**Task to complete:** Please copy the text of the material below verbatim, from start to finish, omitting the images.

**Data to process:**

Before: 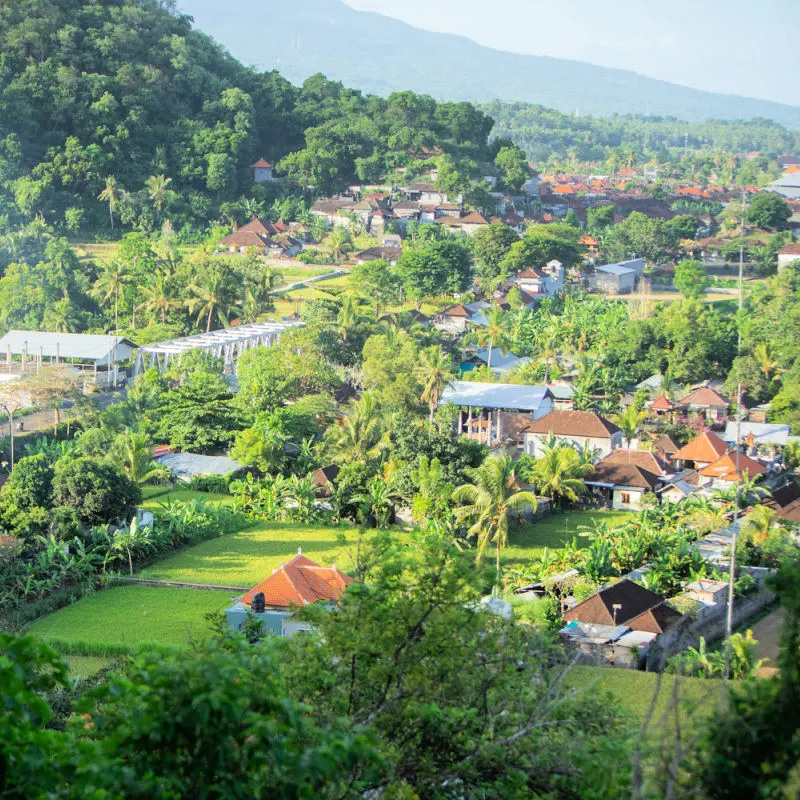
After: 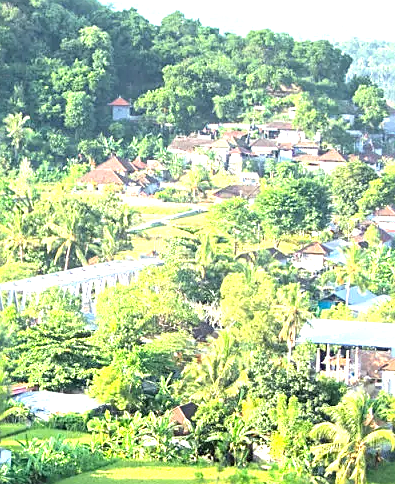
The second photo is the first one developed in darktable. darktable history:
crop: left 17.772%, top 7.783%, right 32.852%, bottom 31.68%
exposure: black level correction 0, exposure 1.101 EV, compensate highlight preservation false
sharpen: on, module defaults
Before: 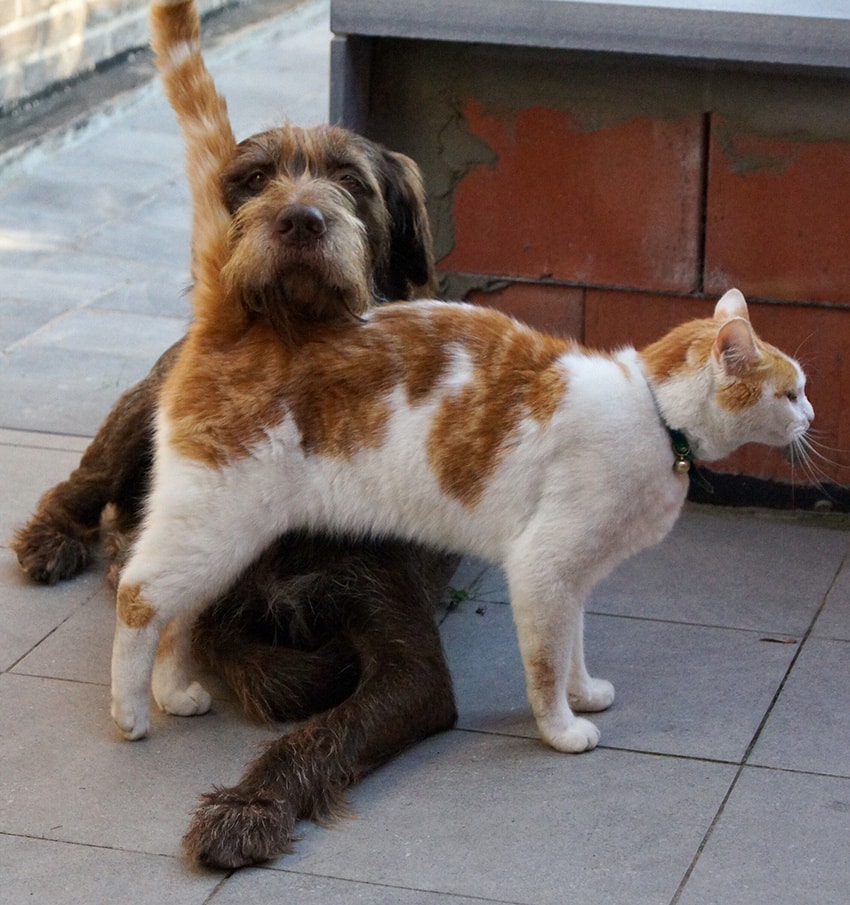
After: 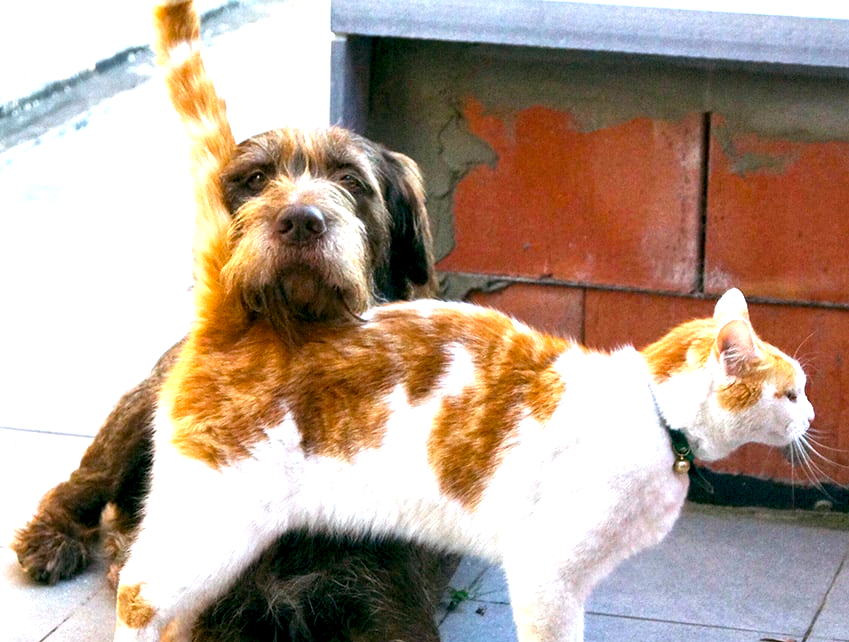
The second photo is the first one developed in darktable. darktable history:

**Answer to this task:**
Before: 
After: 
The second photo is the first one developed in darktable. darktable history:
crop: left 17.772%, top 7.783%, right 32.852%, bottom 31.68%
exposure: black level correction 0, exposure 1.101 EV, compensate highlight preservation false
sharpen: on, module defaults
Before: 
After: 
The second photo is the first one developed in darktable. darktable history:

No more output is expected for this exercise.